То были действительно японцы. Из города Сацмы в город Азаку отправлена была японская буса, по имени Фаанкмар, нагруженная сорочинским пшеном, камками, полотном и другими товарами. На ней находилось семнадцать человек. Сперва буса быстро бежала при попутном ветре к своему назначению, но скоро пловцов отнесло бурею в открытое море, и здесь они потеряли путь свой. Их носило по морю по воле ветров шесть месяцев и восемь дней. Несчастные принуждены были постепенно выкинуть почти весь товар, снасти, якори и срубить мачту; вместо руля, отбитого бурею, употребляли они бревна, привязав их за корму. Наконец принесло их к камчатским берегам; здесь, бросив в пяти верстах от берега остальные свои якори, остановились они и свезли на берег все необходимое. Потом и все съехали на землю; поставив шатер, двадцать три дня жили они спокойно, не видав никого из камчатских обитателей, а между тем бусу их унесло погодою. Тут пришел Шпинников.
Но о Никите и прочих своих товарищах промышленники ничего не узнали.

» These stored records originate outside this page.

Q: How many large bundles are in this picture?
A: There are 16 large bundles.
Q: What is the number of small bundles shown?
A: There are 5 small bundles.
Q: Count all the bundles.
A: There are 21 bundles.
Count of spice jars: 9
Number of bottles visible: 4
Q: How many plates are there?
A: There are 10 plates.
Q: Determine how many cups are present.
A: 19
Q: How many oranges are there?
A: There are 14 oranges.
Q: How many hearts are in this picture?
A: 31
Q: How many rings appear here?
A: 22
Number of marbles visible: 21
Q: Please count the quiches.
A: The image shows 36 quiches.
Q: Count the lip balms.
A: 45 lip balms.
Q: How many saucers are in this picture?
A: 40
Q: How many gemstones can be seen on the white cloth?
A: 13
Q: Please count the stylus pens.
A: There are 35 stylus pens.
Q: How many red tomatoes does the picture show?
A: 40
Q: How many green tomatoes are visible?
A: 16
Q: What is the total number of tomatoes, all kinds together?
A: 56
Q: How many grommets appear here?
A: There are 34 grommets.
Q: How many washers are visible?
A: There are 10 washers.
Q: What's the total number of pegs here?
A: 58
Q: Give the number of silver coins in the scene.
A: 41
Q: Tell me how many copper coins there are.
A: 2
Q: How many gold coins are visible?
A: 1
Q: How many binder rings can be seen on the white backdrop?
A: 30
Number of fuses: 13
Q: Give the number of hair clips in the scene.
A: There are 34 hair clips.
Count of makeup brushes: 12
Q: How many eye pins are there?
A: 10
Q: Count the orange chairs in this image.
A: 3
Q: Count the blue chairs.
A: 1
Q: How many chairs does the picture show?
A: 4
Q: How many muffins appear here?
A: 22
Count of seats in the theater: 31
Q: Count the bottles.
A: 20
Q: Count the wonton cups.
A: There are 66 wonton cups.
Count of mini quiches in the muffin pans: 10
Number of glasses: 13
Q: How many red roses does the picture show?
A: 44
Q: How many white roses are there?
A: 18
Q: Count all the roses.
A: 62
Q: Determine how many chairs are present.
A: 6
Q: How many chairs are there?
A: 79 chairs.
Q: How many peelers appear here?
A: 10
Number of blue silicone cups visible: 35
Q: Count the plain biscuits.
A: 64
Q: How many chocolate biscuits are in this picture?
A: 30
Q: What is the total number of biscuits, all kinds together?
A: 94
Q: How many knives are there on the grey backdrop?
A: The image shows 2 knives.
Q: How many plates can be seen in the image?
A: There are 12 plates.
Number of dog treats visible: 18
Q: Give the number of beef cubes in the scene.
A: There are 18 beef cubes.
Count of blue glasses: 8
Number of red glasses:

Они решились пожить в Нижнем Остроге, опасаясь пуститься в путь без прикрытия в такое бурное время и поджидая, не подойдут ли товарищи. А между тем расспрашивали о них каждого приходившего в Острог казака или туземца. Долго расспросы их были безуспешны, наконец пришел в острожек худой, оборванный, израненный казак, натерпевшийся разных бед, избежавший чудесным образом смерти, и вот что рассказал он:
«Шли мы, двадцать пять человек, с командиром Данилой Анцыферовым, берегом Пенжинского моря; встретили по рекам Колпаковой и Воровской два острожка, погромили и привели в ясачный платеж изменников, которые отложились было и ясака платить не хотели. А погромивши острожек на Воровской, услышали мы великий крик и словно как призывание имени господа нашего и другие русские речи… Подошли мы к яме, откуда выходил крик, и нашли в ней вольного русского человека, Савелья Подоплекина. И был он связан по рукам и по ногам, избит и так худ, как щепа. А рассказал он нам, что ходил вместе с Никитой и другими товарищами на гору Опальную промышлять зверей, и были они все словлены и по рукам плосконосыми разбойниками разобраны. Привел его хозяин домой, бросил, связавши, в яму, и с тех пор не видал он, Савелий Подоплекин, свету божьего. А приходил к нему хозяин почасту и говорил: „Коли скажешь, куда схоронили звериные шкуры, так отпущу тебя жива“. Только он, Савелий, не желая обидеть товарищей и клятву свою нарушить и, знаючи предательский нрав супостатов своих, оного показания не дал, а решился лучше живот свой в яме скончать. И погромивши тот острожек и объясачивши жителей, пошли мы, двадцать пять человек, с командиром Данилой Анцыферовым и вольным человеком Савелием Подоплекиным дальше, а как пришли к реке Аваче, то приметили еще один острожек, который, ведомо было нам, объясачен еще не был. И отдал командир наш Данило Анцыферов приказ погромить тот острожек; но жители вышли к нам с повинной головой, привели пять заложников, лучших своих людей, и звали в гости. Взявши заложников, вошли мы, двадцать пять человек, с командиром своим Данилой Анцыферовым и вольным человеком Савельем Подоплекиным в просторный и крепкий шалаш. Приняли нас камчадалы честно, щедро одарили, довольствовали и богатый ясак без прекословия платить обещались. Только во всем у них тут был другой умысел, и шалаш крепкий они с тем умыслом построили. Все мы с вечера были зело употчеваны и легли спать в сильном хмелю. Не спалось мне, голова ходила кругом, и вышел я из шалаша. Только как вышел, так уж опять в шалаш не воротился, да и шалаша скоро не стало…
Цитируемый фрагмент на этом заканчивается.